Front-wheel drive is not “bad.” It’s predictable, lighter, and often a bit more fuel efficient. For many drivers, a FWD Altima plus quality all-season tires is fine. If winters are serious where you live, a dedicated winter tire set can make a FWD sedan feel planted and calm.

Also, FWD trims can open up more choices on the used market. If you’re trying to stay under a budget cap, FWD may let you get a newer year, fewer miles, or a higher trim without stretching.

Decision Table: Should You Pick Altima AWD Or FWD?

Use this as a final sanity check. Choose the row that matches your daily driving, then match it to the drivetrain that fits best.

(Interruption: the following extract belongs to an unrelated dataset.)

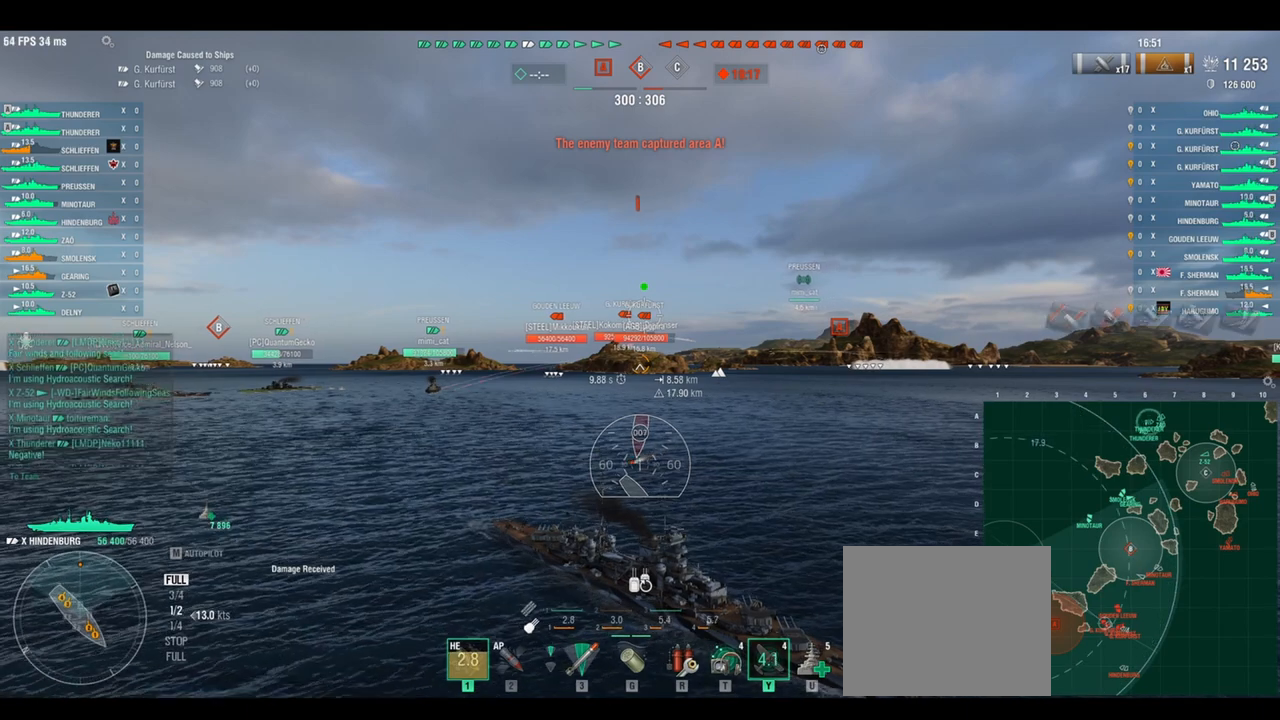
{"keys": [], "events": []}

Your Typical Driving Drivetrain That Fits What To Do Next
Flat city streets, light snow a few days a year FWD Buy strong all-season tires; add winter tires if ice days stack up
Frequent snow, steep hills, unplowed side roads AWD Still budget for winter tires; confirm AWD on sticker before purchase
Long highway commutes, mild winters FWD Compare EPA mpg and insurance; spend saved cash on tires and maintenance
Rain-heavy region with slick starts and short on-ramps AWD or FWD Test drive both; pick the one that feels calmer when pulling away
Buying used and choices are limited Either Prioritize condition, tires, and service records; drivetrain comes after
One-car household, winter travel is routine AWD Check tire plan and budget for a full matched set when replacement comes

Where To Verify Specs, Mpg, And Safety Data

When you narrow to a specific year, lean on primary sources. Nissan’s model pages and features lists show whether AWD is offered, FuelEconomy.gov lists EPA estimates by drivetrain, and NHTSA gives safety and recall context for the model year.

Put those pieces together and you’ll know what you’re paying for. Then the test drive becomes about feel and condition, not mystery.